EXERCISE OBJECTIVE: Go to the line holding "ist/ wie die || Christen aus warheit" in the entries below and write out exactly every line down to and including the line holding "чемпионских заключений (итоги".

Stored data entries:
....................
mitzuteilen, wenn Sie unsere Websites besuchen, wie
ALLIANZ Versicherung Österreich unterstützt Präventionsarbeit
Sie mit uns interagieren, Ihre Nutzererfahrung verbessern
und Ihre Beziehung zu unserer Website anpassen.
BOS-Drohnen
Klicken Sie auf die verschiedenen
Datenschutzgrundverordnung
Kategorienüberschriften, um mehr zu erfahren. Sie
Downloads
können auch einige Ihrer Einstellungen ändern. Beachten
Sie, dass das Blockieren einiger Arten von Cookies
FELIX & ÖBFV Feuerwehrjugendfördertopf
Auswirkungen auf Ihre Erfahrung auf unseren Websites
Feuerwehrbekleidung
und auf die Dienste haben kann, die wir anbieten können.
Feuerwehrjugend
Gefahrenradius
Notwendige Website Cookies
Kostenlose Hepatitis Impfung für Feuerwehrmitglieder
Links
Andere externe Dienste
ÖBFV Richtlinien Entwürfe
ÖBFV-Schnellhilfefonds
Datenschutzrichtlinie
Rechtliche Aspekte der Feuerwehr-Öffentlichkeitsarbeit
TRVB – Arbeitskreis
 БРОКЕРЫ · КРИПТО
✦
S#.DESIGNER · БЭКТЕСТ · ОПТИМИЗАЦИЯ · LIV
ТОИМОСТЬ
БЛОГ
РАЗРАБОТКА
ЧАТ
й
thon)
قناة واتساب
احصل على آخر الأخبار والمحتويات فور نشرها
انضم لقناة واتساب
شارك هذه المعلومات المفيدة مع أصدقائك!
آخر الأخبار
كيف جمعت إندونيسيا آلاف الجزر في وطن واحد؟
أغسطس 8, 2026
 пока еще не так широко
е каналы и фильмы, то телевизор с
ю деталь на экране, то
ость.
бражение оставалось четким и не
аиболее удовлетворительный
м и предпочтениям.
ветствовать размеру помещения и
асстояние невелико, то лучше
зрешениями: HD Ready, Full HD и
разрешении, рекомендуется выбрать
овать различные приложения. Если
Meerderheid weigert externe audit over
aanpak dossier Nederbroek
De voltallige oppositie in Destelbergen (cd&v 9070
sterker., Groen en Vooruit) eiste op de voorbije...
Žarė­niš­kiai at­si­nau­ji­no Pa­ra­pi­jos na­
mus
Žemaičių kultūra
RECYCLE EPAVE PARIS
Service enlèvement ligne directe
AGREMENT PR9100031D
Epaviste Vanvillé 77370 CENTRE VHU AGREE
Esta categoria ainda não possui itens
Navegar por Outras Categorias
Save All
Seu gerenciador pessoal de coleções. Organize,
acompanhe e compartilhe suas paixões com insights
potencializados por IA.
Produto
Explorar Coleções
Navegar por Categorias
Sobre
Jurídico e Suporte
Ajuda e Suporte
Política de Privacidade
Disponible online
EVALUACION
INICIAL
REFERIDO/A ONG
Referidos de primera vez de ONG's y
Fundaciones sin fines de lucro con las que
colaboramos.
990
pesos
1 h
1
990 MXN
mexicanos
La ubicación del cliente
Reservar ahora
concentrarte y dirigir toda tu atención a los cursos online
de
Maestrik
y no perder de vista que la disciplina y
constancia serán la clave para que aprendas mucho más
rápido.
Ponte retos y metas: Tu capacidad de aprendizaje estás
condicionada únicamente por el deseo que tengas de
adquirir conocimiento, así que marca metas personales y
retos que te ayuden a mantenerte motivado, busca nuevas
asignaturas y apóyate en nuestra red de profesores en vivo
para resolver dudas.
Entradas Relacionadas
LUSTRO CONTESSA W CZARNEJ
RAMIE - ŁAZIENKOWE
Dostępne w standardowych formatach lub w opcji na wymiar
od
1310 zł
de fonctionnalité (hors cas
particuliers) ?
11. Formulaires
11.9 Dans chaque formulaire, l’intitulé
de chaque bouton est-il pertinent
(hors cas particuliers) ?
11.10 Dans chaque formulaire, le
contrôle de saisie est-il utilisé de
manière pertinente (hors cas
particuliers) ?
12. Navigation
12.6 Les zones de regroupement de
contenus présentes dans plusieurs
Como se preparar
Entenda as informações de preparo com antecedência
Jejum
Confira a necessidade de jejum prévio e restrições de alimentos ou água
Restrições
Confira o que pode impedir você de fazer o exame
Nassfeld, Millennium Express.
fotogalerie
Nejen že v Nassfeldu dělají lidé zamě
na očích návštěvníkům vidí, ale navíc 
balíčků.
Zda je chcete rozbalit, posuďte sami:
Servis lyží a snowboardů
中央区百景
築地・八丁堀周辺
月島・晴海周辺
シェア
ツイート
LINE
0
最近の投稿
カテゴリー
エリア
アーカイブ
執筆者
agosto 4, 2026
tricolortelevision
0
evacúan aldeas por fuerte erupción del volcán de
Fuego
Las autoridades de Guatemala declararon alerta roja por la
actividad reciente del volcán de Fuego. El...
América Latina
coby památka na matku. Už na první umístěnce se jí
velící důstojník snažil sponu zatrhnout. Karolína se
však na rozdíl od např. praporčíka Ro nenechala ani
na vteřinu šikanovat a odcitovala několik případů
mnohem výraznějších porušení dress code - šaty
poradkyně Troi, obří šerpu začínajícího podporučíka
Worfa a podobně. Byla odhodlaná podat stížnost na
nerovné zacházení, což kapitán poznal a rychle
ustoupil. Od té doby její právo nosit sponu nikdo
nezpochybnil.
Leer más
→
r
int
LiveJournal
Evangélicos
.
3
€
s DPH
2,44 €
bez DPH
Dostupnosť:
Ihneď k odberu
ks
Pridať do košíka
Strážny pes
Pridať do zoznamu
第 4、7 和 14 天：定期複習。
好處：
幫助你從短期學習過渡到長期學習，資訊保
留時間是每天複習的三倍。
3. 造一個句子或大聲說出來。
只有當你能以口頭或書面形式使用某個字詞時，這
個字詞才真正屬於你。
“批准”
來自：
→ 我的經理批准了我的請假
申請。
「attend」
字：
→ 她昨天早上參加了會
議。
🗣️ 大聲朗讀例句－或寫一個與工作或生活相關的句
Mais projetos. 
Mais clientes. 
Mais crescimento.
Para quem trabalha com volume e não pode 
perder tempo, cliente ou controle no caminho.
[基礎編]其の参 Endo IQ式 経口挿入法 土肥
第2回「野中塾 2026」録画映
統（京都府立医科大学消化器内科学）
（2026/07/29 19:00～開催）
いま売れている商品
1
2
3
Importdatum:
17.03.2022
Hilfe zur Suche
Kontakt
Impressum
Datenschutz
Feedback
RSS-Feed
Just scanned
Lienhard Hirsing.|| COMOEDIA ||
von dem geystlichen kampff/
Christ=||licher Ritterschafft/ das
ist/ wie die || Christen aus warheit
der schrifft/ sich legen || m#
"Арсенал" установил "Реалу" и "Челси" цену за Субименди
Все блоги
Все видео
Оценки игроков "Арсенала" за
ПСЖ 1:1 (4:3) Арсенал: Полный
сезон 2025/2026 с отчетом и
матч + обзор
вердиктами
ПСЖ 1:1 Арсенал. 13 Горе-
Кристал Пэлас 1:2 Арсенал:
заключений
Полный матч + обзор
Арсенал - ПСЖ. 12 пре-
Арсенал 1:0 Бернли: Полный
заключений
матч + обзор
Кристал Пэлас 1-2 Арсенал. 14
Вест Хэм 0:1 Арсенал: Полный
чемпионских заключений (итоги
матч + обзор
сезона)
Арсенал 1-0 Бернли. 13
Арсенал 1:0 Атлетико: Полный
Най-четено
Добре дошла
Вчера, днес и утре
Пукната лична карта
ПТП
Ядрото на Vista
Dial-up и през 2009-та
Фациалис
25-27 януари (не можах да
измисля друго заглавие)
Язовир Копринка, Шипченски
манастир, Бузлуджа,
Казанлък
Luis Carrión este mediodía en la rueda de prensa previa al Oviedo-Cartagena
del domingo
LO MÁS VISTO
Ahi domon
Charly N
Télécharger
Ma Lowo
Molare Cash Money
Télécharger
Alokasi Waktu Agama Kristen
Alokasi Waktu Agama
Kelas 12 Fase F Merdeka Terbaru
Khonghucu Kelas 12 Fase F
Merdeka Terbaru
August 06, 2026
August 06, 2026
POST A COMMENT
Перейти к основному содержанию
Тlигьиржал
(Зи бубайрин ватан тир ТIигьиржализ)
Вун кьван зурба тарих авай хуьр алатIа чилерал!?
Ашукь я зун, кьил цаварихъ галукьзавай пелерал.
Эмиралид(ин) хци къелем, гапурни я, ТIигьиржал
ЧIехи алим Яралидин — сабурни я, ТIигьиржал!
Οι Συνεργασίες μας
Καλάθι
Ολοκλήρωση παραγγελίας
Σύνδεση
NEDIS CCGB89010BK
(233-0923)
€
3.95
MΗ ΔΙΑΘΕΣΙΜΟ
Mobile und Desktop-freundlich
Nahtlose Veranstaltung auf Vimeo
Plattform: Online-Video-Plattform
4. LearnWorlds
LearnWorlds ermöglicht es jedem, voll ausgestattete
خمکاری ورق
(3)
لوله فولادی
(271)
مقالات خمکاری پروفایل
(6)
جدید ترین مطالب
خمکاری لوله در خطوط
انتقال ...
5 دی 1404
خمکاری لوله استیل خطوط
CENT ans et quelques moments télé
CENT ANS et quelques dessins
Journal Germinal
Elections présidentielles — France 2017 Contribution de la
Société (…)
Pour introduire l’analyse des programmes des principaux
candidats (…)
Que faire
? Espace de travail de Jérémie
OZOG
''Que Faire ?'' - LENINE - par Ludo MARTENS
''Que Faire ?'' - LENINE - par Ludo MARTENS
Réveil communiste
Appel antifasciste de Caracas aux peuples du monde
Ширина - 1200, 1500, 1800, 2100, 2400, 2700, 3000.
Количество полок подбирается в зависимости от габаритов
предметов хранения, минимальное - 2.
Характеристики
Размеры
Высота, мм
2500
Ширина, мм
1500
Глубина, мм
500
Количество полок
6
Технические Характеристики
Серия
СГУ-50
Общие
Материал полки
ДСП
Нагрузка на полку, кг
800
....................
WRITTEN SOLUTION:
ist/ wie die || Christen aus warheit
der schrifft/ sich legen || m#
"Арсенал" установил "Реалу" и "Челси" цену за Субименди
Все блоги
Все видео
Оценки игроков "Арсенала" за
ПСЖ 1:1 (4:3) Арсенал: Полный
сезон 2025/2026 с отчетом и
матч + обзор
вердиктами
ПСЖ 1:1 Арсенал. 13 Горе-
Кристал Пэлас 1:2 Арсенал:
заключений
Полный матч + обзор
Арсенал - ПСЖ. 12 пре-
Арсенал 1:0 Бернли: Полный
заключений
матч + обзор
Кристал Пэлас 1-2 Арсенал. 14
Вест Хэм 0:1 Арсенал: Полный
чемпионских заключений (итоги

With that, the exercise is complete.